Assim, quando o corpo manifesta existe um alerta sobre a ameaça que
a perda da capacidade de sentir e representar traz para a
integridade psíquica e biológica ao impossibilitar o indivíduo de
refletir e agir frente à ameaça de desequilíbrio.
Diário - Qual a melhor maneira de administrar as frustrações?
Luciana - Falar sobre elas, reconhecê-las.
Diário - Existe relação entre frustração e espiritualidade?
Qual? Por quê?
Luciana - A vida em alguns momentos é árdua demais e
proporciona muito sofrimento, decepções e tarefas impossíveis.
Assim, muitas pessoas procuram satisfações substitutivas, tais como
a arte e a religiosidade, entre outras. A religiosidade (vou chamar
assim a espiritualidade) está relacionada com a frustração pela
realização de uma promessa. Para se livrar do vazio existencial o
ser humano sentiu a necessidade de colocar a responsabilidade deste
mal-estar em um ser superior, onipotente e que não fracassa. Desse
modo, não é preciso entrar em contato com a impotência. É possível
fechar os olhos perante si mesmo, já que afinal tudo está nas mãos
de um “todo-poderoso”. Nesta perspectiva, o homem de fé é
necessariamente um homem dependente de uma promessa, alguém que não
consegue determinar sua vontade. Ele não se pertence, tem
necessidade de que alguém o consuma. Necessita de um conjunto de
regras que o regule. As religiões ocupam o lugar deste vazio, pois o
homem que não está decidido a escutar a si mesmo, a não conviver
consigo, necessita enclausurar-se atrás de uma muralha. Enfim,
garantir-se pelo desespero do seu pecado contra qualquer surpresa ou
perseguição por parte do bem. O inapreensível é capturado num signo
que o paralisa, recorta e aprisiona: doravante, alguém de fora dará
as garantias. Com a promessa instaurada, a linguagem, isto é, o
tornar comum, reduz aquilo que consigo partilhar com o outro: o
igualitário e uniformizante. Há uma impossibilidade de descarga de
energias e afetos em direção ao exterior, pois não consegue se
desembaraçar de impressões vividas, em especial as de desprazer e
dor. Deste modo, o “crente” se volta para uma causa externa
“culpada” pelo sofrimento, a descarga de um afeto tônico, para
apagar da consciência a marca da dor vivenciada, fazendo-a se
esquecer do infortúnio e liberando para novas impressões.
Diário - Por que dependendo do grau da frustração ela diminui
a imunidade do organismo e até causa desânimo e depressão?

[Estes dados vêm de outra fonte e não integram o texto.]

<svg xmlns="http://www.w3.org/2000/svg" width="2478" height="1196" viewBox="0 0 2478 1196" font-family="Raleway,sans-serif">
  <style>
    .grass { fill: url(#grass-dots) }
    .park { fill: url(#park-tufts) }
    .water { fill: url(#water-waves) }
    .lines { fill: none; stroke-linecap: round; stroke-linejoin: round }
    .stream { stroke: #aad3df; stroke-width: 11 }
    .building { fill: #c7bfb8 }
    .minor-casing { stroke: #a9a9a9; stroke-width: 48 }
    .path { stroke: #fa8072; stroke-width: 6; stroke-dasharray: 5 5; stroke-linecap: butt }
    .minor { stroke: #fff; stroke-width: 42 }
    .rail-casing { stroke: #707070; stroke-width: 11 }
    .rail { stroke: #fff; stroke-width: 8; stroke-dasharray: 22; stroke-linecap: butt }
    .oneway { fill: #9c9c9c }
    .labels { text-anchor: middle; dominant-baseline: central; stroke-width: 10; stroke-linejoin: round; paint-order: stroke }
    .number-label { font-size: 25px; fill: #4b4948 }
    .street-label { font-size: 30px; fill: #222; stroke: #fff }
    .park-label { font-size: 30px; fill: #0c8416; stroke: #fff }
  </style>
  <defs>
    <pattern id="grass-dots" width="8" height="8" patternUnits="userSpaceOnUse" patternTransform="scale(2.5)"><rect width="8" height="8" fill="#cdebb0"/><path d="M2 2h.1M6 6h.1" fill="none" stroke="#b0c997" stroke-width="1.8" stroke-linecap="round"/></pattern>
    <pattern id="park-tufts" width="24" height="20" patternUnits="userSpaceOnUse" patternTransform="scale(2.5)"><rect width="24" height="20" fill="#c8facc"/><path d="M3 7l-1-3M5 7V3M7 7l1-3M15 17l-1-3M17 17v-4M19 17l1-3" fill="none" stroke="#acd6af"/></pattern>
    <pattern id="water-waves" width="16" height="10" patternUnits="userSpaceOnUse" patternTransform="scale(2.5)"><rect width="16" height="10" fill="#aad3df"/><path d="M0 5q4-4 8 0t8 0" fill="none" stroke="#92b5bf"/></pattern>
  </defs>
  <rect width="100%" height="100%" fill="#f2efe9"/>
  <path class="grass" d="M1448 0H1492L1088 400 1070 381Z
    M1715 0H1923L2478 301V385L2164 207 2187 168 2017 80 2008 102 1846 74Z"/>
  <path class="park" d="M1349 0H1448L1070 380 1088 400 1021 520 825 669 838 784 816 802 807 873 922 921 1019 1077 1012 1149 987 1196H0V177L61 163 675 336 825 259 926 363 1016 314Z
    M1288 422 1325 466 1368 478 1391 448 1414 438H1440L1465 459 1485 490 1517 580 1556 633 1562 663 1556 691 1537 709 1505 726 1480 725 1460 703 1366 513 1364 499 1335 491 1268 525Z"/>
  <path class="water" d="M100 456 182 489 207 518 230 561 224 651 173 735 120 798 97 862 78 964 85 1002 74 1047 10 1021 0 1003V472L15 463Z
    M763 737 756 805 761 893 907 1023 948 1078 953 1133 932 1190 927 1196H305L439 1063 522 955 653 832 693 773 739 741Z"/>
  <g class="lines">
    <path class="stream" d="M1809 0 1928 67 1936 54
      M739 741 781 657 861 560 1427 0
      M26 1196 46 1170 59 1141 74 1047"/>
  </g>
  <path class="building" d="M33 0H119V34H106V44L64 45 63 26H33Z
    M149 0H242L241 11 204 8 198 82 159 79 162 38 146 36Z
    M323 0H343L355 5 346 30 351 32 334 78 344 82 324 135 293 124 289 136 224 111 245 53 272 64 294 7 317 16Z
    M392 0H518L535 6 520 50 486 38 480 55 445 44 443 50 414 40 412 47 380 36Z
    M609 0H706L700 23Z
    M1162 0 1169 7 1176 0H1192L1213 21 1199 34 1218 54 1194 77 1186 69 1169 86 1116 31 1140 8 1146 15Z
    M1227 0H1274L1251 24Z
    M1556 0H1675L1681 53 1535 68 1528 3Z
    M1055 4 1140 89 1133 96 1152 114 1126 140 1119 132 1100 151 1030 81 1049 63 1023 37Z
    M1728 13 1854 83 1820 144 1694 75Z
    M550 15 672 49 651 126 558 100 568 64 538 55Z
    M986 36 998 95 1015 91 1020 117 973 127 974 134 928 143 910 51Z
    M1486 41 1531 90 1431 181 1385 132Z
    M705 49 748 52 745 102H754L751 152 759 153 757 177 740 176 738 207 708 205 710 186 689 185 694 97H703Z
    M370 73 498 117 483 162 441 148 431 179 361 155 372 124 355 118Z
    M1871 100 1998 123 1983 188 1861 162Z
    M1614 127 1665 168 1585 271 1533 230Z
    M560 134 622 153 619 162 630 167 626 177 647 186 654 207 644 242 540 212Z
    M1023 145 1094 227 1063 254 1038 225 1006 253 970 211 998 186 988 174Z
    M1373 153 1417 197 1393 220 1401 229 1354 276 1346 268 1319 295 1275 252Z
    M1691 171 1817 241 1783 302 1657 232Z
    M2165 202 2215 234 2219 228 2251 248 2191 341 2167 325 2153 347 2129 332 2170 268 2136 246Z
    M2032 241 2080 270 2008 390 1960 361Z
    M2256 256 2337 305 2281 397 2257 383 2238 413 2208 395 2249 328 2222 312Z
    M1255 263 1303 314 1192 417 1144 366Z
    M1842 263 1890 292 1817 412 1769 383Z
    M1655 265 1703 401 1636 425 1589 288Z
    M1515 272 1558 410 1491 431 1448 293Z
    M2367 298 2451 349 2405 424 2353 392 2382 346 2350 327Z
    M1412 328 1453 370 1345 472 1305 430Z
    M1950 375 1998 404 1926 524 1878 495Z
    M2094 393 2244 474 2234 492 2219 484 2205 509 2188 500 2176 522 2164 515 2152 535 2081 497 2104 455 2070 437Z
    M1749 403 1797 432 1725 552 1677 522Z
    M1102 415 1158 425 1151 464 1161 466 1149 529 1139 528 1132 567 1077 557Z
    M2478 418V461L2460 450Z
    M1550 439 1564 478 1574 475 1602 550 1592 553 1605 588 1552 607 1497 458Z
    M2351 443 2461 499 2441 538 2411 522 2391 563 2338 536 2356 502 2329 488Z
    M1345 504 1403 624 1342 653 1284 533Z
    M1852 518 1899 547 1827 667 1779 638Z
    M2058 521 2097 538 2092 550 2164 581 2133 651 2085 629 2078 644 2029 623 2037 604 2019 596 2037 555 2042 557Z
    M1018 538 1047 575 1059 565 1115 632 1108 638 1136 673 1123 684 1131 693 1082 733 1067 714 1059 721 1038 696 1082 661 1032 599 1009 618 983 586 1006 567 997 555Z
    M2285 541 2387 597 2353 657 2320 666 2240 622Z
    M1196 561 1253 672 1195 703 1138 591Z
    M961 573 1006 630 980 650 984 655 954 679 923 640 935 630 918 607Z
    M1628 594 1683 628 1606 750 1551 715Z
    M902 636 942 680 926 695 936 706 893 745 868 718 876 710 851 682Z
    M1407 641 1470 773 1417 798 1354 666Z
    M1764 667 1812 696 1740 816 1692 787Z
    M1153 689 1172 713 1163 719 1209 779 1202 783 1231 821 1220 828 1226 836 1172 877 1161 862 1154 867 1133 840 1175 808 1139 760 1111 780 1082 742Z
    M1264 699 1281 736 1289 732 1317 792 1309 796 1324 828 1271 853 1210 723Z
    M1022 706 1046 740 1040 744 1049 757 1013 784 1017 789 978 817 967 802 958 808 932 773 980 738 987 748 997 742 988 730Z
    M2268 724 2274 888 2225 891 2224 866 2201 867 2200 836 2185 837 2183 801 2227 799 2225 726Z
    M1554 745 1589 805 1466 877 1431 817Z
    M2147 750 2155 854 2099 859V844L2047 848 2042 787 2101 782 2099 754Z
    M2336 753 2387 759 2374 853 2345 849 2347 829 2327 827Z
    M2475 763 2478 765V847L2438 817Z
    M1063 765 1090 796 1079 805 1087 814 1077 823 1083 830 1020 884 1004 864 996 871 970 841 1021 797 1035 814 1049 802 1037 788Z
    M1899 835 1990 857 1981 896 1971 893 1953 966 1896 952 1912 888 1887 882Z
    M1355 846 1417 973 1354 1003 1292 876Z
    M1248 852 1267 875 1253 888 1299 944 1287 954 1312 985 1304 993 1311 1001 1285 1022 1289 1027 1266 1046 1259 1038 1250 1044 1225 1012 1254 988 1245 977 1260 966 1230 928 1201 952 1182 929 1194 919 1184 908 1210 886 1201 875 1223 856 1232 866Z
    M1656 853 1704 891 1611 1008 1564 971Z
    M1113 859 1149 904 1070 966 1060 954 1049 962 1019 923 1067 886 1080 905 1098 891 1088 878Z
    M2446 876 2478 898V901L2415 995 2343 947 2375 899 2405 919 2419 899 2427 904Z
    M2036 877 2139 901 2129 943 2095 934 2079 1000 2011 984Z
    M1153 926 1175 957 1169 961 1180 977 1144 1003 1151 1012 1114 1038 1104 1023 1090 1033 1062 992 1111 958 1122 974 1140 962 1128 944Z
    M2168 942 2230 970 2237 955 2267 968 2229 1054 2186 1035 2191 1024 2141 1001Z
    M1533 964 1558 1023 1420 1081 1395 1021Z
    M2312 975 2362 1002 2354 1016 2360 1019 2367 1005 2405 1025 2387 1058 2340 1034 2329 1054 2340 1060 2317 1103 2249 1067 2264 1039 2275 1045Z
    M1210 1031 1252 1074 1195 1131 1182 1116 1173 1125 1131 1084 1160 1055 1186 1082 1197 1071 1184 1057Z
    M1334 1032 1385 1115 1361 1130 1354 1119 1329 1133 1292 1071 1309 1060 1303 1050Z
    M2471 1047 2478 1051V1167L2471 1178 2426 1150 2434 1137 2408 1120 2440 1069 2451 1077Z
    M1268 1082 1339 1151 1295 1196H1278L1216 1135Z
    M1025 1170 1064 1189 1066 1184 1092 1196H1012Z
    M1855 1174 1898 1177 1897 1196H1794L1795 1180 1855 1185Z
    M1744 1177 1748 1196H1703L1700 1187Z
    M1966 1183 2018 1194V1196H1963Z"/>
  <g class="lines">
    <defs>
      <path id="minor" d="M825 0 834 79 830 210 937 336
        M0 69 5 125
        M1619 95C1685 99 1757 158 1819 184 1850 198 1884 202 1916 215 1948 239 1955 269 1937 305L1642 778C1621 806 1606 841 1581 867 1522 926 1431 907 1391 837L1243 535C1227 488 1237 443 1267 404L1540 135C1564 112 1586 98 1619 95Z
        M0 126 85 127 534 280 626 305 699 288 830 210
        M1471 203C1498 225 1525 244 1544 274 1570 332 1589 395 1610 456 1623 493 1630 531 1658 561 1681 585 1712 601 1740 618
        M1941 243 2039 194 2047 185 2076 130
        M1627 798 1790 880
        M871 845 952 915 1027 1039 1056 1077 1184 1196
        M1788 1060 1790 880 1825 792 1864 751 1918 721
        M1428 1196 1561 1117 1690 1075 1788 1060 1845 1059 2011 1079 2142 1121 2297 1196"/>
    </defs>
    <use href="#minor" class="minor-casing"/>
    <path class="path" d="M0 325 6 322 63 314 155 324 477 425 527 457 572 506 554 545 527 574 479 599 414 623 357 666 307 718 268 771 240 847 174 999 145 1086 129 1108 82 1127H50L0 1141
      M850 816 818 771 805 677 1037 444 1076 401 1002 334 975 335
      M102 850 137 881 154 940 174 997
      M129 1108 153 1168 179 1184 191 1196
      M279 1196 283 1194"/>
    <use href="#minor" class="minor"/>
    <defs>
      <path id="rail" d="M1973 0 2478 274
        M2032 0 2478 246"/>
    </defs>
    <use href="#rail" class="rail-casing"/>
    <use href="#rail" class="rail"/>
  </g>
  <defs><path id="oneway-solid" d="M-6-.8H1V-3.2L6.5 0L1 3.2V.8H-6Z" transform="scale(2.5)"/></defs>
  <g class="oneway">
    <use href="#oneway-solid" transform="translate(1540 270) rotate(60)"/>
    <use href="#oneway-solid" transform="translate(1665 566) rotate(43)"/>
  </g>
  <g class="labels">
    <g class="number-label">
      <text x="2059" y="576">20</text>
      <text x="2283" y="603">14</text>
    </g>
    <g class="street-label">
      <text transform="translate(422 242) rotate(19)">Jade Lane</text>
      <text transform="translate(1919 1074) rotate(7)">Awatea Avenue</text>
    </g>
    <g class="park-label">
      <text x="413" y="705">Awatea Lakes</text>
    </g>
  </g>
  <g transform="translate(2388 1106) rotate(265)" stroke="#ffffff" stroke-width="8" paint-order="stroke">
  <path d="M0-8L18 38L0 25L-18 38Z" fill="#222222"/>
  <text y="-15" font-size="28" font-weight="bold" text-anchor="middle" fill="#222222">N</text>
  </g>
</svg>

Luciana - Indivíduos mais propícios à tristeza excessiva e à
dificuldade em sair do imobilismo são os que negam constantemente
suas perdas e fantasiam em excesso a própria realidade. Lutam o
tempo inteiro com o mundo externo até chegar ao limite do corpo. O
índice de adoecimento pode estar relacionado a essas lutas
excessivas sem retorno. Percebe-se um embrutecimento do desejo, em
que a criatividade ficou paralisada, impedida de se manifestar. É
como se em um certo lugar do indivíduo existisse um único caminho,
que é o corpo para manifestar.
Diário - Pode dar algumas dicas sobre como evitar a
frustração (se é que é possível) e/ou sobre qual o melhor meio de
enfrentar o medo de se frustrar?
Luciana - A frustração é fundamental para o nosso
crescimento. Evitá-la seria postergar o contato com essa falta que
constitui o ser humano. A habilidade está em transitar pelas
vitórias e derrotas e saber que nossa potência não está presente o
tempo inteiro em todas as situações.